Kepala Terminal Gayatri, Oni Suryanto, mengatakan petugas menurunkan perempuan bercadar membawa tas itu karena mencurigakan dan tak mengenakan alas kaki saat masuk dan hendak naik ke dalam bus tujuan Ponorogo.

"Saat itu dia terlihat kebingungan, tapi saat ditanya tidak mau menjawab," kata Oni, Selasa (15/5) seperti dikutip dari Antara.

Setelah dibawa ke dalam ruang kantor, kepada petugas, perempuan berinisial SAN itu mengaku siswa salah satu pesantren yang ingin pulang ke Ponorogo tanpa ketahuan pengurus pondok.

"Jadi bukan karena penumpang yang takut dan tak mau wanita itu naik di bus. Tetapi karena mencurigakan, akhirnya diminta turun dulu oleh petugas," imbuhnya.

Terkait peristiwa itu, Kabag Humas Polres Tulungagung Inspektur Satu Sumaji mengatakan informasi penurunan penumpang dari atas bus itu telah dipelintir sehingga menjadi hoaks.


Menanggapi peristiwa itu tersebut, Robertus mengatakan soal penggunaan cadar sendiri masih menjadi hal yang pro dan kontra. Di satu sisi, adalah hal kontra terkait keamanan dan di sisi lain yang pro karena menyangkut hak perempuan dalam berbusana serta bagian dari kelompok kebudayaan yang harus dilindungi.
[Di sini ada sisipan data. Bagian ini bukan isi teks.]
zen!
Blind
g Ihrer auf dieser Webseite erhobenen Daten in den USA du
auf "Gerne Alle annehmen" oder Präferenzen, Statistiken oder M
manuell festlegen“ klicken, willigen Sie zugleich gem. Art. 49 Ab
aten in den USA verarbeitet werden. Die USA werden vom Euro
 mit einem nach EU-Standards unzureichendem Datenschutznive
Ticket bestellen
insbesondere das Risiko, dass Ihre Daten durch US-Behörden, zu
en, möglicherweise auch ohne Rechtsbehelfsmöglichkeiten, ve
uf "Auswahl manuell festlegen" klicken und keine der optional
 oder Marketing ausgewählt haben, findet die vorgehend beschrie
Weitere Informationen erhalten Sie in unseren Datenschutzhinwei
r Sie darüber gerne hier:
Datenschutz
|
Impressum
"Memang terkait persoalan terorisme ini persoalan tersebut menjadi komplek dan rumit karena muncul stigmatisasi terhadap mereka yang menggunakan cadar," ujarnya.

Ia mengaku perempuan pengguna cadar lebih menonjol stigmanya dibandingkan pelaku teroris yang mengklaim ingin menegakkan perintah agama dari pihak pria. Pasalnya identitas yang terlihat dari penampilan luar, sambungnya, masyarakat lebih menerima kelompok pria di tengah mereka.

"Trauma dan kengerian yang ditimbulkan dari bom bunuh diri itu mencekam pandangan publik tentang perempuan bercadar. tindakan bom bunuh diri itu begitu membekas, menimbulkan trauma pada masyarakat sehingga menimbulkan bobot yang lebih berat dari stigma itu," katanya.

Namun, Robertus menegaskan aksi terorisme bukan aksi yang merujuk pada ajaran agama melainkan berdasarkan ideologi radikalisme yang tertanam dalam benak para pelaku. Untuk mengatasi hal tersebut, Robertus menyarankan agar muncul dialog di tengah masyarakat termasuk yang dijembatani para tokoh agama serta organisasi kemasyarakatan.

"Masyarakat harus mengakrabkan diri satu sama lain, terbuka satu sama lain. Itu satu-satunya cara [menghilangkan stigma]," katanya. "Untuk mencegah over generalisasi, berdialog, bertanya."


Pada Selasa (15/5), usai menyampaikan hasil sidang isbat, eri Agama Lukman Hakim Saifudin meminta agar perempuan pengguna cadar memahami kondisi sebagian masyarakat saat ini yang mungkin memiliki pandangan tertentu menyusul terjadinya serangan bom bunuh diri di Surabaya, Jawa Timur selama dua hari terakhir.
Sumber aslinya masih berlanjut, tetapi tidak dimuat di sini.